Rice Lake vs Shallow Lake
Water quality, depth, fish species, and recreation comparison.
Shallow Lake has a higher water quality grade (A, Excellent) than Rice Lake (B, Good). Both are in Itasca County, Minnesota.
Rice Lake and Shallow Lake are both in Minnesota — a same-state head-to-head where the comparison comes down to lake-specific differences in depth, watershed, and monitoring history rather than the broader state-level water-quality regime. These two are within a letter of each other on the rubric — Rice Lake (B) versus Shallow Lake (A). The deciding factors for a recreational visitor are likely physical (depth, access, fish species) rather than water-quality differences.

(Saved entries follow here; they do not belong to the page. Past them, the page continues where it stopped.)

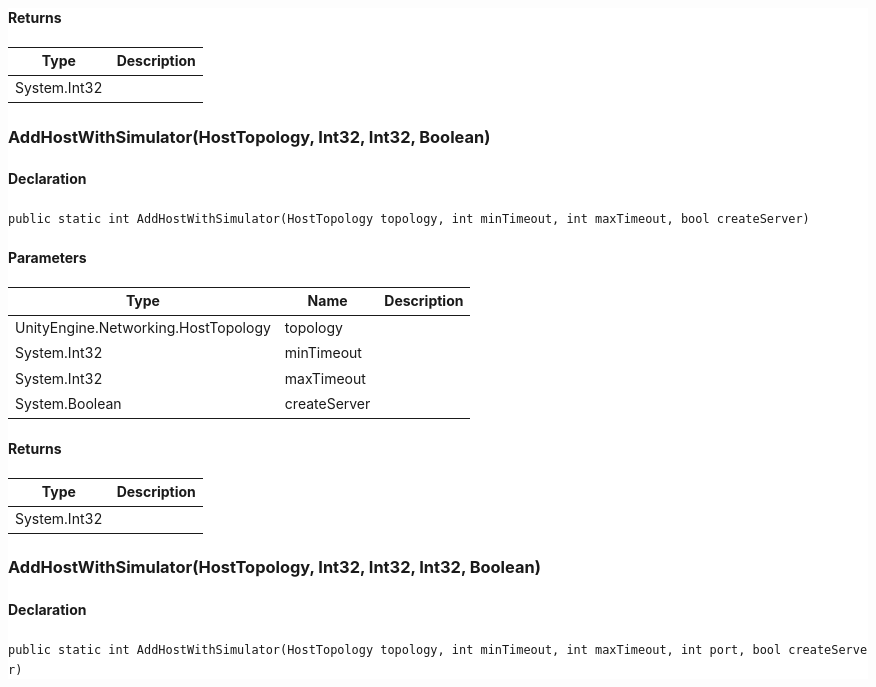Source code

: #### Returns

| Type         | Description |
|--------------|-------------|
| System.Int32 |             |

### AddHostWithSimulator(HostTopology, Int32, Int32, Boolean)

<div class="markdown level1 summary">

</div>

<div class="markdown level1 conceptual">

</div>

#### Declaration

    public static int AddHostWithSimulator(HostTopology topology, int minTimeout, int maxTimeout, bool createServer)

#### Parameters

| Type                                | Name         | Description |
|-------------------------------------|--------------|-------------|
| UnityEngine.Networking.HostTopology | topology     |             |
| System.Int32                        | minTimeout   |             |
| System.Int32                        | maxTimeout   |             |
| System.Boolean                      | createServer |             |

#### Returns

| Type         | Description |
|--------------|-------------|
| System.Int32 |             |

### AddHostWithSimulator(HostTopology, Int32, Int32, Int32, Boolean)

<div class="markdown level1 summary">

</div>

<div class="markdown level1 conceptual">

</div>

#### Declaration

    public static int AddHostWithSimulator(HostTopology topology, int minTimeout, int maxTimeout, int port, bool createServer)
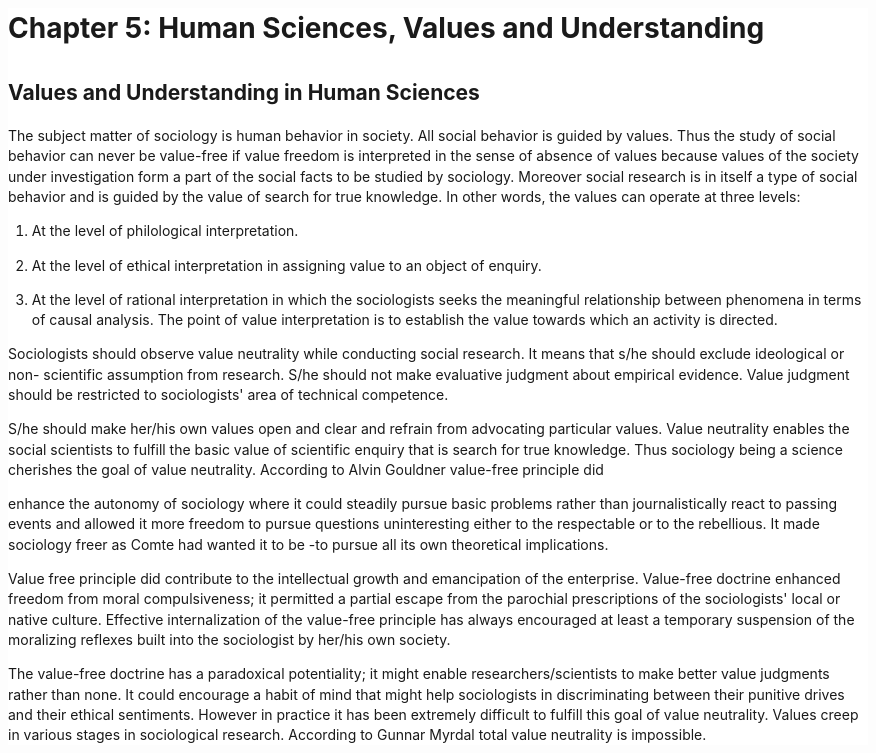 Chapter 5:  Human Sciences, Values and Understanding
====================================================

Values and Understanding in Human Sciences
------------------------------------------

The subject matter of sociology is human behavior in society. All social
behavior is guided by values. Thus the study of social behavior can
never be value-free if value freedom is interpreted in the sense of
absence of values because values of the society under investigation form
a part of the social facts to be studied by sociology. Moreover social
research is in itself a type of social behavior and is guided by the
value of search for true knowledge. In other words, the values can
operate at three levels:

1. At the level of philological interpretation.

2. At the level of ethical interpretation in assigning value to an
object of enquiry.

3. At the level of rational interpretation in which the sociologists
seeks the meaningful relationship between phenomena in terms of causal
analysis. The point of value interpretation is to establish the value
towards which an activity is directed.

Sociologists should observe value neutrality while conducting social
research. It means that s/he should exclude ideological or non-
scientific assumption from research. S/he should not make evaluative
judgment about empirical evidence. Value judgment should be restricted
to sociologists' area of technical competence.

S/he should make her/his own values open and clear and refrain from
advocating particular values. Value neutrality enables the social
scientists to fulfill the basic value of scientific enquiry that is
search for true knowledge. Thus sociology being a science cherishes the
goal of value neutrality. According to Alvin Gouldner value-free
principle did

enhance the autonomy of sociology where it could steadily pursue basic
problems rather than journalistically react to passing events and
allowed it more freedom to pursue questions uninteresting either to the
respectable or to the rebellious. It made sociology freer as Comte had
wanted it to be -to pursue all its own theoretical implications.

Value free principle did contribute to the intellectual growth and
emancipation of the enterprise. Value-free doctrine enhanced freedom
from moral compulsiveness; it permitted a partial escape from the
parochial prescriptions of the sociologists' local or native culture.
Effective internalization of the value-free principle has always
encouraged at least a temporary suspension of the moralizing reflexes
built into the sociologist by her/his own society.

The value-free doctrine has a paradoxical potentiality; it might enable
researchers/scientists to make better value judgments rather than none.
It could encourage a habit of mind that might help sociologists in
discriminating between their punitive drives and their ethical
sentiments. However in practice it has been extremely difficult to
fulfill this goal of value neutrality. Values creep in various stages in
sociological research. According to Gunnar Myrdal total value neutrality
is impossible.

With grades this close, the choice between the two lakes turns on non-water-quality factors: depth, fish species, public access, distance from home. The per-lake pages below cover all of those.
Rice Lake
Good clarity, visible to about 13.8 ft.
Shallow Lake
Crystal clear, you can see 16.4 ft down.
Side-by-Side Metrics
| Metric | Rice Lake | Shallow Lake |
|---|---|---|
| Overall Grade | B (Good) | A (Excellent) |
| Water Clarity | 13.8 ft | 16.4 ft |
| Phosphorus | No data | 9 µg/L |
| Chlorophyll-a (Algae) | No data | No data |
| Maximum Depth | 68 ft | 85 ft |
| Surface Area | 863.38 acres | 538.95 acres |
| Public Access | Yes | Yes |
| Fish Species | 1 | 1 |
| Trophic State | oligotrophic | oligotrophic |
Bold value = better for that metric (lower phosphorus / chlorophyll = cleaner; higher Secchi / depth / species count = better).
Verdict
Shallow Lake wins on overall water quality with a Grade A versus Rice Lake's Grade B. Water clarity: 16.4 ft vs 13.8 ft. For fishing diversity, Shallow Lake also leads with 1 species.